- **Extrait présenté**:
────────

Dans un contexte de taux bas depuis plusieurs années en zone euro (ZE), les titres obligataires des entreprises ont attiré les investisseurs, en quête de rendements. Après avoir atteint des plus bas historiques, les taux et plus particulièrement les spreads corporate (écart vis-à-vis d’un taux considéré « sans risque », censé rémunérer le risque de défaut) amorcent une nette remontée depuis la mi-2018. Compte tenu i) des montants importants de cette classe d’actif dans les portefeuilles de nombre d’investisseurs institutionnels ii) des risques sous-jacents à cette classe d’actif considérée « risquée », il est primordial de bien identifier les facteurs qui guident les taux/spreads des obligations d’entreprises en ZE. C’est pourquoi nous avons, à l’aide d’outils de modélisations macro-économétriques, cherché à mesurer la contribution de chacun des principaux facteurs explicatifs, en nous concentrant sur les titres qui sont considérés comme modérément risqués, dits « Investment Grade – IG ».

Encadré 1 : Taux obligataire corporate, spread corporate et taux swap ZE, de quoi parle-t-on ?

Pour s’endetter, une entreprise dispose de deux principaux canaux de financement, soit via le crédit bancaire (généralement des entreprises de petite et moyenne tailles), soit par le biais des marchés financiers (plutôt des grandes entreprises), et plus particulièrement le marché obligataire, plus communément appelé le marché obligataire corporate (ou encore crédit privé) par les opérateurs de marché. Les taux obligataires corporate sont donc les taux d’intérêt auxquels les entreprises peuvent s’endetter pour obtenir un crédit sur les marchés financiers. Celui-ci varie en fonction de la durée de l’obligation et de la qualité de la signature de l’entreprise qui emprunte.

Le spread corporate est quant à lui la différence entre les taux obligataires corporate et le taux d’une obligation considérée « sans risque », de maturité équivalente et exprimée dans la même devise. Cet écart s’apparente donc à une prime de risque.

Le taux de l’obligation « sans risque » de référence usuellement retenu par les opérateurs de marché en ZE est le taux souverain ou le taux swap euro, qui dans les faits oscille généralement autour d’une moyenne pondérée du taux des obligations d’Etat des principales économies de la ZE (Allemagne, France, Belgique, Pays-Bas, Italie, Espagne). Plus spécifiquement, le swap de taux d’intérêt est un contrat d’échange qui met en relation deux parties, qui peut intervenir entre un taux variable et un taux fixe, entre la protection contre le risque de crédit d’un émetteur d’obligations et le versement d’une certaine somme durant le swap fixé au contrat, etc.

────────

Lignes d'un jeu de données
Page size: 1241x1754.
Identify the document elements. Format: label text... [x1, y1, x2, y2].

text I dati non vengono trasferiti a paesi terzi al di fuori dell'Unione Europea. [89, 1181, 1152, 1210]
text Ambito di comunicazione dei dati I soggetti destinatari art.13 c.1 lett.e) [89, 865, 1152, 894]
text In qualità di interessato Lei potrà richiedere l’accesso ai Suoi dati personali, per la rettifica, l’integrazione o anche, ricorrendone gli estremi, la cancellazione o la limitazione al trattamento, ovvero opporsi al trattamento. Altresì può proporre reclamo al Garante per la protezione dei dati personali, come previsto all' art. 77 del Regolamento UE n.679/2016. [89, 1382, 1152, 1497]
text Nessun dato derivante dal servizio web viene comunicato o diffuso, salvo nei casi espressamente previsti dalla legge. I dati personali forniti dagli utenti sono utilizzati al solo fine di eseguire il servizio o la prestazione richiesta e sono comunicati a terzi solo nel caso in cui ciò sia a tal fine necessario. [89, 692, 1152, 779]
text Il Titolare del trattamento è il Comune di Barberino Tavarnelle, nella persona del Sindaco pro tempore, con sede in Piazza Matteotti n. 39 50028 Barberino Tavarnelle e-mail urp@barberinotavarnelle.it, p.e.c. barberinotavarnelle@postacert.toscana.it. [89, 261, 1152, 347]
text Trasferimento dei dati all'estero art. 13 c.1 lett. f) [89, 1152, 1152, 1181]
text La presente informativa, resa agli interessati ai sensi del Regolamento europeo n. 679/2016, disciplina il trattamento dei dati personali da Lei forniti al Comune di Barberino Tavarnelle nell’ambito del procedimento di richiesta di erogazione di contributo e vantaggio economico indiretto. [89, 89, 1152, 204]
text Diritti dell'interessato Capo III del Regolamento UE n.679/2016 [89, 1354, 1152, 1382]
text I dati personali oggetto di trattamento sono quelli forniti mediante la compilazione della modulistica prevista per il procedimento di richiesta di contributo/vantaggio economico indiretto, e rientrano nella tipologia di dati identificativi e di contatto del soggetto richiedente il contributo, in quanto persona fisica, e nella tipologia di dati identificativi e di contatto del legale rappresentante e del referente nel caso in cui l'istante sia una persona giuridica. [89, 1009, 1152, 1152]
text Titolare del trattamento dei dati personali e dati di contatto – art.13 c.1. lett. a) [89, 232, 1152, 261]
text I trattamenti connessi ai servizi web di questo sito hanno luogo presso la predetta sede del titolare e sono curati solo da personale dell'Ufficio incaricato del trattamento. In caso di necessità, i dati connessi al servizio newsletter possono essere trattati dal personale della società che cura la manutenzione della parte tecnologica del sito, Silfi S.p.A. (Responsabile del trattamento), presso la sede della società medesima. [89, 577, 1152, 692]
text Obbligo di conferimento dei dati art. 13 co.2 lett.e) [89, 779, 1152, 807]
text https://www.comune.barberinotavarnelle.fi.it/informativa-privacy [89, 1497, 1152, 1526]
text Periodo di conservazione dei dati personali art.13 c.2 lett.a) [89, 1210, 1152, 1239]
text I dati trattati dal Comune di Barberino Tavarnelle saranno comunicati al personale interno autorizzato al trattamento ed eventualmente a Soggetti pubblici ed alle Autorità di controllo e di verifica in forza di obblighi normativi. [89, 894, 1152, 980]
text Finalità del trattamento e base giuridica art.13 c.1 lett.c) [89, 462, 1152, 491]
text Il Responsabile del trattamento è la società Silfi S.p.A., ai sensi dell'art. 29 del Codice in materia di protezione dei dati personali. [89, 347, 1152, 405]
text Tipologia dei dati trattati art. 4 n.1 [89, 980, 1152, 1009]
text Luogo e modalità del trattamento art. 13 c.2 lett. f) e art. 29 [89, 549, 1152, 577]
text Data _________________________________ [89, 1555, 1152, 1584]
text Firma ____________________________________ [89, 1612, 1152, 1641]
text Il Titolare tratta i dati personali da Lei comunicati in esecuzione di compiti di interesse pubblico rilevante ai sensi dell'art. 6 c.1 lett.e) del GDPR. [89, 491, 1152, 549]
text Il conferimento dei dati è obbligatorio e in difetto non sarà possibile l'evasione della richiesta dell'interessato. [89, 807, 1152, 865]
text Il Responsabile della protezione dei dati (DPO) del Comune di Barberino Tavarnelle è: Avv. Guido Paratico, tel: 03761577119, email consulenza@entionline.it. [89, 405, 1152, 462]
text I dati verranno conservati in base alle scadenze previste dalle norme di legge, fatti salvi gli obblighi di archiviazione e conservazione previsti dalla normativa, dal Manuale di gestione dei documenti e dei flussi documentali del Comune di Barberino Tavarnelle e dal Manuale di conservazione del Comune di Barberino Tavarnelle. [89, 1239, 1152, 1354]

────────

- **Actions requises**:
1. Recopiez à l'identique le passage du texte sur les obligations d'entreprises situé entre "Pour s’endetter, une" et "l’entreprise qui emprunte.", ces deux bornes comprises.
2. Pour chacune des affirmations ci-dessous, indiquez par oui ou par non si elle concorde avec le texte sur les obligations d'entreprises, puis citez à l'identique les mots du texte qui le justifient.
(a) Les spreads corporate remontent nettement depuis la mi-2018.
(b) Les entreprises de petite et moyenne tailles s'endettent généralement sur les marchés financiers.
(c) Le spread corporate s'apparente à une prime de risque.
3. Prolongez le texte sur les obligations d'entreprises en reprenant après sa dernière phrase.

- **Résultats de l'exercice**:
1.
Pour s’endetter, une entreprise dispose de deux principaux canaux de financement, soit via le crédit bancaire (généralement des entreprises de petite et moyenne tailles), soit par le biais des marchés financiers (plutôt des grandes entreprises), et plus particulièrement le marché obligataire, plus communément appelé le marché obligataire corporate (ou encore crédit privé) par les opérateurs de marché. Les taux obligataires corporate sont donc les taux d’intérêt auxquels les entreprises peuvent s’endetter pour obtenir un crédit sur les marchés financiers. Celui-ci varie en fonction de la durée de l’obligation et de la qualité de la signature de l’entreprise qui emprunte.

2.
(a) Oui : « amorcent une nette remontée depuis la mi-2018 ».
(b) Non : « soit via le crédit bancaire (généralement des entreprises de petite et moyenne tailles) ».
(c) Oui : « Cet écart s’apparente donc à une prime de risque. »

3.
Quels sont les principaux facteurs explicatifs potentiels ?

Afin de comprendre à la fois le niveau et la dynamique des taux/spreads corporate IG en ZE, et notamment pour tenter de capter au mieux les effets directs (via le CSPP) et indirects (via le PSPP) des programmes d’achat de titres obligataires de la BCE, nous avons construit un modèle économétrique à deux équations (une pour le taux sans risque ZE et une autre pour le spread corporate de maturité équivalente). L’ensemble des déterminants retenus est résumé dans le schéma ci-après.

Note de lecture : un signe + (-) indique une corrélation positive (négative) ; le code couleur illustre quant à lui l’influence directe de chaque déterminant (en vert toutes les variables qui ont un impact direct sur le taux sans risque ZE ; en orange toutes celles qui ont un effet direct sur le spread corporate ZE, et enfin en rouge celles qui ont une influence directe sur les taux corporate ZE). En dehors de ce code couleur des variables peuvent avoir des effets indirects (ex : les taux directeurs de la BCE ont un effet indirect à la fois sur les spreads et les taux corporate ZE).

Le spread corporate ZE (vis-à-vis d’un taux swap €) dépend de 3 principaux déterminants :

  1. L’aversion au risque des investisseurs : lorsque cette aversion au risque augmente, on s’attend à ce que le spread corporate en fasse de même. Nous décomposons cette aversion en 2 sous-catégories : une aversion au risque « générale » (c’est-à-dire telle que mesurée sur les marchés actions) et une aversion dite « idiosyncratique » (spécifique au marché obligataire privé) ;
  2. Le taux « sans risque » ZE : dans une stratégie d’arbitrage rendement/risque, un investisseur aura tendance à privilégier l’achat d’obligations corporate (au rendement plus élevé) lorsque le taux d’intérêt sans risque équivalent en maturité est bas ou lorsqu’il diminue (et vice-versa) ;
  3. La détention de titres corporate par la BCE : plus cette dernière achète des obligations d’entreprises dans le cadre de son programme CSPP, plus on s’attend à ce que le spread corporate diminue, en raison du surcroît de demande de titres qu’elle engendre sur le marché.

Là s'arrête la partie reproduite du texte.